McCoy's performance was generally good but his delivery of righteous indignation was way off at times, which is a shame because it was one of the things he did best during his last two seasons. Tracey Childs as Klein was probably the highlight in terms of performances, David Tennant as Kurtz and came close. The characters were generally shallow and trite but functional.

The tone of this audio drama was a bit unsteady to begin with as at the beginning the Doctor was shot, and Ace was asked to strip by the guards suggesting we were in store for something gritty, but the Doctor healed rapidly to the bemusement of the prison doctor and we were later told Ace refused the humiliation of having to strip so none of it really mattered as there were no real consequences to either. When Ace was eventually slapped by Kurtz the music instantly started up with the snare drums and quickly ended with a withering trombone sound once again sabotaging the tone of the piece.
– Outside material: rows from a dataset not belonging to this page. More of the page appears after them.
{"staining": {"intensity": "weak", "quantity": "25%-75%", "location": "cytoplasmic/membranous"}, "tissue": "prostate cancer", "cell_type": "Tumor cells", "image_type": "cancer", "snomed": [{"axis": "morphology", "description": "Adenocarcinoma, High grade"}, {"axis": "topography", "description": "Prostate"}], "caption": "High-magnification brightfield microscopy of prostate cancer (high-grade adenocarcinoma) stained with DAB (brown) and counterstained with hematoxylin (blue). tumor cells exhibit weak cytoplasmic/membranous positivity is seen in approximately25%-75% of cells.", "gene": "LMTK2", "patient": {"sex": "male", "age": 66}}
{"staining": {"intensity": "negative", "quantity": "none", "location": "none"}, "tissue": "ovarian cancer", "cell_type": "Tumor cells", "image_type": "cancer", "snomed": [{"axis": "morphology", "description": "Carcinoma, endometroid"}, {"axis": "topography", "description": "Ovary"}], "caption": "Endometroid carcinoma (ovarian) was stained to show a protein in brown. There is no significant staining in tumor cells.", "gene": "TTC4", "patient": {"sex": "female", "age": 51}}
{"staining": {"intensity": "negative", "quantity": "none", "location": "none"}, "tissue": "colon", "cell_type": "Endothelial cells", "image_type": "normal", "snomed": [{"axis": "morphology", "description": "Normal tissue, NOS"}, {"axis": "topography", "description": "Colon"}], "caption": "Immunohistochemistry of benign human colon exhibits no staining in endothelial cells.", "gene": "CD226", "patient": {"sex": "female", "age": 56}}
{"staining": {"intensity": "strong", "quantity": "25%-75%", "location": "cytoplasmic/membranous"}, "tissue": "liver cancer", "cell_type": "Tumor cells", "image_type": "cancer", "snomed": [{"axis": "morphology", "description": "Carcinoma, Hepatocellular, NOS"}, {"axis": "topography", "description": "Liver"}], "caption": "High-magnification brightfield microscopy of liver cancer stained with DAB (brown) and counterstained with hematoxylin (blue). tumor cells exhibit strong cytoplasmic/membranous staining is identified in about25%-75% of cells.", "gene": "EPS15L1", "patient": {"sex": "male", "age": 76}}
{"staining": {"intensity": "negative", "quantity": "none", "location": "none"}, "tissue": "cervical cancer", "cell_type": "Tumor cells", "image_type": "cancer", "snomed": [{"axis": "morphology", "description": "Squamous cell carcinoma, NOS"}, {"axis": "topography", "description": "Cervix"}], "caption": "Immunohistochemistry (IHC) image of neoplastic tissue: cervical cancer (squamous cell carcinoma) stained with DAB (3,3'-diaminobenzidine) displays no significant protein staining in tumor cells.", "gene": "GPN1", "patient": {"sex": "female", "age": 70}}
The prisoners want to escape, Klein want to escape back to her reality and the Doctor and Ace want to escape back to the Tardis. This is rather dialogue heavy. The plot revolved around a temporal anomaly resolving itself so it would be tricky to explain and I would end up spoiling it but needless to say it was well written and clever, although initially confusing to keep track off. Good plotting but not the most polished example of Big Finish writing you are likely to hear but enjoyable none the less.